After a very bullish 2017, the stock market lost much of its momentum during the first quarter of 2018. And that’s more bad news for public pension funds.

The Wall Street Journal reported this week that government retirement plans lost an average of 0.23 percent during the first three months of this year. The performance widens “the gap between what these funds say they will earn and what they actually make,” the paper noted.

Nevada’s Public Employees Retirement System was among the many funds that took a hit. Its portfolio dropped 1.2 percent over the first quarter of 2018.
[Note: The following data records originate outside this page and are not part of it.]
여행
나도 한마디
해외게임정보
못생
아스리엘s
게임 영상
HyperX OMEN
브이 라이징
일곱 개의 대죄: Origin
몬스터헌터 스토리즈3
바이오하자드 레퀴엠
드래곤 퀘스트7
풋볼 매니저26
While a three-month span is hardly indicative of long-term investment trends, the market’s subpar performance in early 2018 nevertheless exacerbates the fragile fiscal condition of many public-sector pension systems. For years, such funds have made overly rosy projections in order to disguise the true costs of the lavish benefits promised retirees.

“Assumptions of high returns appeal to elected leaders,” the Journal noted, “because they reduce the amount governments need to set aside to cover pension promises.”
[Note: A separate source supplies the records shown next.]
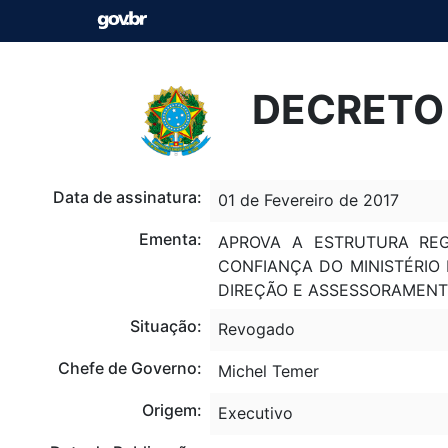
DECRETO 
Data de assinatura:
01 de Fevereiro de 2017
Ementa:
APROVA A ESTRUTURA RE
CONFIANÇA DO MINISTÉRIO
DIREÇÃO E ASSESSORAMENTO
Situação:
Revogado
Chefe de Governo:
Michel Temer
Origem:
Executivo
Indeed, the average public-sector pension plan is built upon an annual investment gain of 7.25 percent, the Journal reports. In reality, returns have averaged 6.79 percent over the past decade and 6.49 percent over the past 20 years. By comparison, PERS funds have realized a 6.4 percent increase over the past 10 years, 20 percent below the system’s 8 percent goal.

The gap between actual results and optimistic forecasts can leave taxpayers responsible for billions in shortfalls. It can also lead pension managers to make riskier investment decisions in order to try to close the deficit.

Last October, PERS officials lowered their annual growth assumption from 8 percent to 7.5 percent. It wasn’t enough. The system is unlikely to hit that target in the current fiscal year. One financial analyst told the Journal last year that a more realistic goal for public pension funds would be closer to 5 percent.

In the long run, the most promising way to address the looming government pension crisis is to transition public-sector workers to a defined contribution system akin to what’s offered in the private sector. Until then, however, PERS and other government retirement programs should stop pretending their investment assumptions have any basis in reality.